Halaman 16

0 0 0
                                    

Cahaya di pagi ini tidak terlalu cerah, Cahaya di pagi ini terlihat sangat muram dan kesal. Peluhnya berkeringat deras sekali, menenteng tas yang seharusnya ia gendong. Ingin sekali menghampirinya sekarang, tapi aku tidak akan kuat dengan teriknya amarah yang ia semburkan nanti apabila ia merasa terusik.

Jadi aku memilih untuk pergi ke UKS aja untuk ngadem. Aku menoleh ke belakang kala aku merasa pundakku kekar ku ini ada yang menyentuh.

"Please deh ya, aku baru aja dihukum gara-gara telat, kamu gak usah merhatiin aku dengan pandangan iba kayak gitu, najis."

Aku menatap Cahaya malas, lagian kalau emang iya tatapan aku keliatan kaya tatapan khawatir, aku bukan khawatir tentang dia, tapi tentang teman kakak kelasnya itu.

"Istirahat aja sana."

"Eits, kamu jangan mulai mancing-mancing ngasih perhatian ke aku. Nanti lama-lama kamu nyaman, aku gak bisa berkhianat pada kakak ku atau teteh ku tercinta."

Tadinya aku mau pergi saja, tapi dia yang mancing-mancing duluan ngebahas Embun.

"Cahaya Embun kemana ya? Kok, udah lama gak on WA," tanyaku mengajak Cahaya serius.

Cahaya yang mungkin saja merasakan hawa berbeda langsung membuang tampang becandanya.

"kamu tau gak kenapa? Kalau ketemu tolong bilangin ya ke dia, buka WA."

"Aku juga udah ada seminggu gak chat sama dia, dia juga gak ada kabar apa-apa ke aku. Aku jadi takut sebenernya dia sakit."

"Aku juga udah lama gak liat Embun di sekolah, tolongin aku ya sekali aja, kalau ketemu dia tolong bilangin ke dia kalau Rasanya nanyain."

Cahaya mengangguk. "Aku gak yakin kalau harus chat atau telepon Kak Embun, kayaknya aku bakalan samperin dia langsung aja."

"Makasih ya, Cahaya."

"Kamu kenapa gak langsung pergi aja nemuin dia, toh dia baik, gak akan gimana-gimana juga."

"Aku belum siap aja."

***

Sehari setelah percakapan antara aku dan Cahaya belum ada hasil apapun, tapi tak apa aku hanya menunggu.

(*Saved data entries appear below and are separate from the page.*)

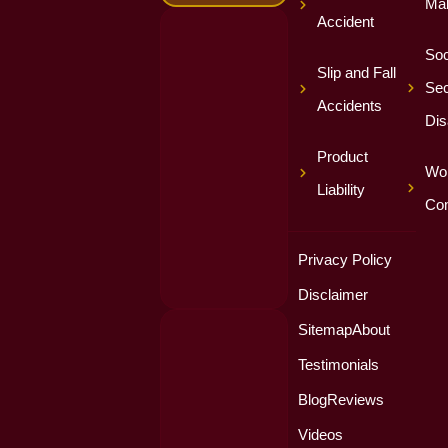
Mal
Accident
Soc
Slip and Fall
Sec
Accidents
Dis
Product
Wor
Liability
Co
Privacy Policy
Disclaimer
Sitemap
About
Testimonials
Blog
Reviews
Videos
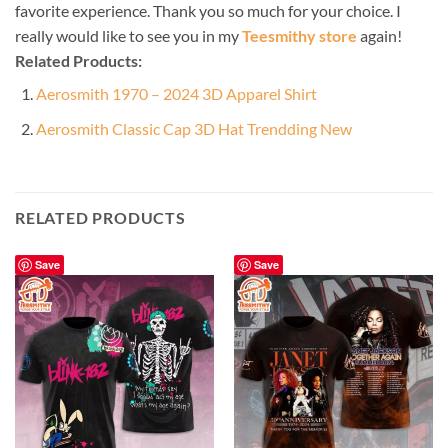
favorite experience. Thank you so much for your choice. I
really would like to see you in my
Teesmithy store
again!
Related Products:
Aerosmith 1970 – 2024 3D Apparel Shirt
Aerosmith Classic Cap 3D Hat Trendding New
RELATED PRODUCTS
Save
Save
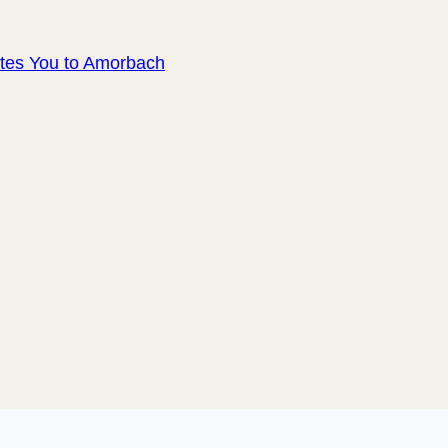
ites You to Amorbach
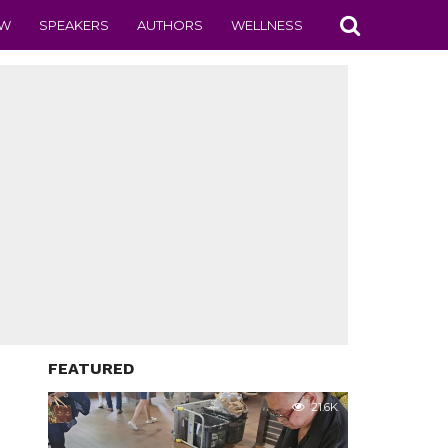
EW
SPEAKERS
AUTHORS
WELLNESS
FEATURED
21.6K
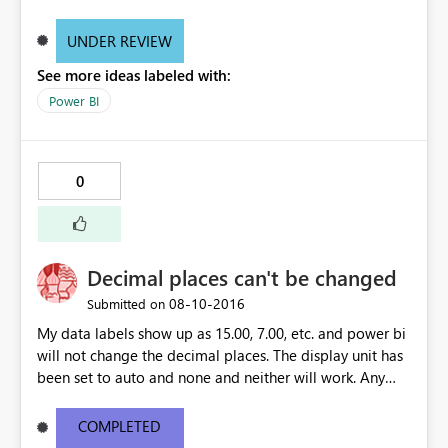
UNDER REVIEW
See more ideas labeled with:
Power BI
0
Decimal places can't be changed
‎08-10-2016
Submitted on
My data labels show up as 15.00, 7.00, etc. and power bi
will not change the decimal places. The display unit has
been set to auto and none and neither will work. Any
ideas?
COMPLETED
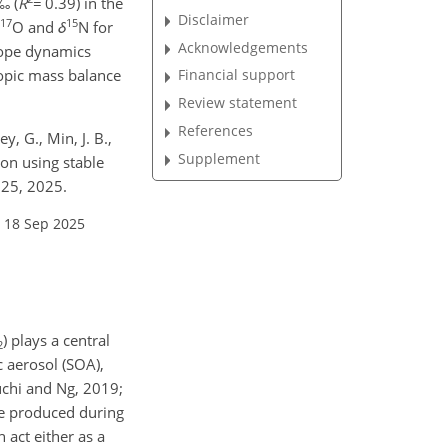
‰ (
R
=
0.39) in the
Disclaimer
17
15
O and
δ
N for
Acknowledgements
otope dynamics
topic mass balance
Financial support
Review statement
References
y, G., Min, J. B.,
Supplement
ion using stable
025, 2025.
 18 Sep 2025
) plays a central
2
c aerosol (SOA),
euchi and Ng, 2019;
be produced during
 act either as a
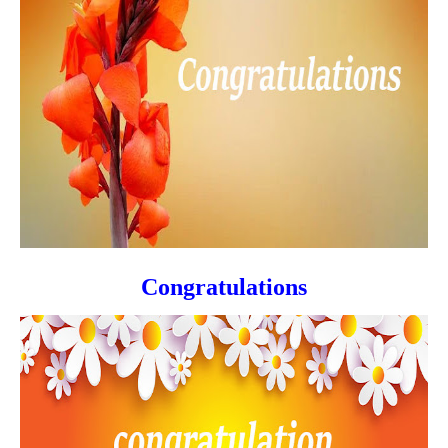
Congratulations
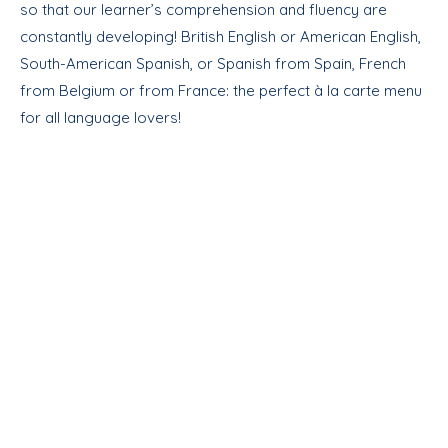
so that our learner’s comprehension and fluency are
constantly developing! British English or American English,
South-American Spanish, or Spanish from Spain, French
from Belgium or from France: the perfect à la carte menu
for all language lovers!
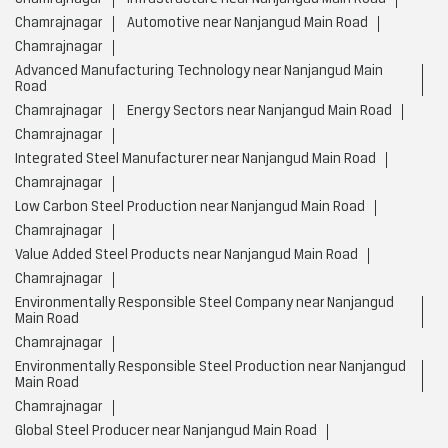
Chamrajnagar
Automotive near Nanjangud Main Road
Chamrajnagar
Advanced Manufacturing Technology near Nanjangud Main
Road
Chamrajnagar
Energy Sectors near Nanjangud Main Road
Chamrajnagar
Integrated Steel Manufacturer near Nanjangud Main Road
Chamrajnagar
Low Carbon Steel Production near Nanjangud Main Road
Chamrajnagar
Value Added Steel Products near Nanjangud Main Road
Chamrajnagar
Environmentally Responsible Steel Company near Nanjangud
Main Road
Chamrajnagar
Environmentally Responsible Steel Production near Nanjangud
Main Road
Chamrajnagar
Global Steel Producer near Nanjangud Main Road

Kini aku paham faktor kebanyakan anak SMP patah hati, atau gagal dalam masalah cinta. Ya, diumur segitu, mental masih lemah, perasaan malu, takut menjadi penghalang. Maka dari itu sebagian besar manusia pasti kehilangan cinta pertamanya.

Aku salah satu yang sedang mengalami itu, tidak, aku sudah kehilangan Jihan sebagai cinta pertamaku. Tapi kali ini aku tidak boleh gagal.

Hari kedua masih sama, aku  masih mengerjakan semua kegiatan ku walaupun di kepala penuh dengan Embun.

Barulah di hari ketiga, rasanya aku ingin salim pada Cahaya. Untuk pertama kalinya aku ingin mengucapkan terima kasih yang tulus dari lubuk hati yang terdalam untuknya.

"Kata Cahaya kamu nanyain aku, jadi aku telepon kamu."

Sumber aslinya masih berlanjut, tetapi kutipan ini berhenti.